Avant l'envoi à Karim Feddal, j'ai relu et reformulé légèrement le texte avec l'élève, qui a validé les modifications proposées. Pour esquiver le problème de concordances des temps, l'ensemble du texte a été transposé au présent.

Le passé d'une jeune fille (version envoyée à l'intervenant)

Elle débarque en octobre, dans une classe complètement inconnue
Elle pense avoir sa place dans sa classe de seconde.
Mais un jour, cette jeune fille comprend qu'elle n'aura jamais sa place.
Dans cette classe minable
Cette fille garde tout pour elle, garde tout en elle, ne dit jamais rien.

Peur que les choses s'aggravent,
Peur pour elle,
Peur qu'ils s'en prennent à elle.
Avec tout ce qu'elle peut garder en elle, la santé se dégrade.
Mais elle fait tout pour tenir le coup.

Puis cette jeune fille décide d'arrêter les cours
D'attendre la rentrée pour voir ce qu'elle peut faire.
Elle reprend les cours en décembre, mais avec une autre classe car elle a choisi de redoubler.
Ça lui permet de repartir sur de bonnes bases.

Ce changement a du bon.
Elle se plaît dans sa nouvelle classe,
Avec de nouveaux camarades de classe
Qui, eux, l'acceptent comme elle est.

Karim Feddal a apporté son expérience au texte et l'a fait devenir un véritable texte de slam, en proposant des ajouts à partir d'un répertoire basé sur le champ lexical de la peur. Il a encouragé Laura à l'écriture et l'a encouragé à poursuivre et améliorer sa production. Pour ce faire, il lui a proposé un répertoire lexical, qu'elle pouvait intégrer comme elle le souhaitait dans le texte.

Le passé d'une jeune fille (version finale)

Gagné par la peur, La peur de l'inconnu débarque en octobre,
Dans une classe complètement inconnue

La peur qui s'atténue pense avoir sa place dans sa classe de seconde.
Mais un jour, la peur d'entreprendre comprend qu'elle n'aura jamais sa place.
Dans cette classe minable, la peur au ventre garde tout pour elle et ne dit jamais rien.

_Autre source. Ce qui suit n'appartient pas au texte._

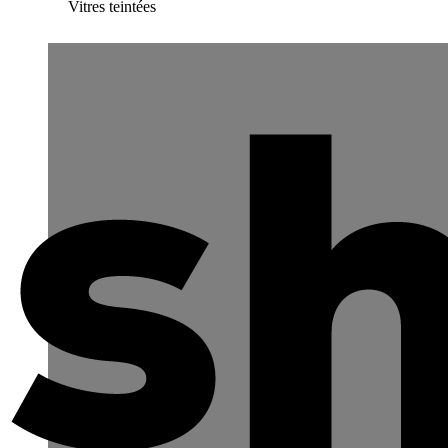
Vitres teintées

La peur panique, les choses s'aggravent,
La Peur grandit pour elle, elle qui voudrait exorciser la peur en elle.
La Peur l'accable...
Par peur qu'ils s'en prennent à elle. Par peur des représailles.
La peur s'installe...

Se souvenirs des peurs d'enfance, avec tout ce qu'elle peut garder en elle,
Elle a les traits bouleversés par la peur, la santé se dégrade.

La peur voudrait Cacher sa peur, elle fait tout pour tenir le coup.

Gagnée par la peur, elle décide d'arrêter les cours
D'attendre la rentrée pour voir ce qu'elle peut faire.
Elle décide de Se libérer d'une peur, Elle reprend les cours en décembre,
Mais avec une autre classe car elle a choisi de redoubler.
Ne plus Claquer des dents de peur, lui permet de repartir sur de bonnes bases.

Ne plus Trembler de peur, peur du changement.
Ce changement a du bon.
Chevalier sans peur et sans reproche.
Elle se plaît dans sa nouvelle classe,
N'avoir pas peur des mots.
Avec de nouveaux camarades de classe
Ne plus entretenir une peur
Avec de nouveaux camarades de classe
Qui, eux, l'acceptent comme elle est.


(1) La compagnie À Feu DouX, installée à Roubaix depuis 1999, met en place des créations, spectacles, actions pédagogiques et culturelles, autour du travail et de l'investissement d'un musicien-compositeur. Dans une démarche de démocratisation culturelle, d'élargissement des publics et d'échanges artistiques, les projets de la compagnie mettent l'accent sur le développement d'une mixité des publics et sur la pluralité des disciplines.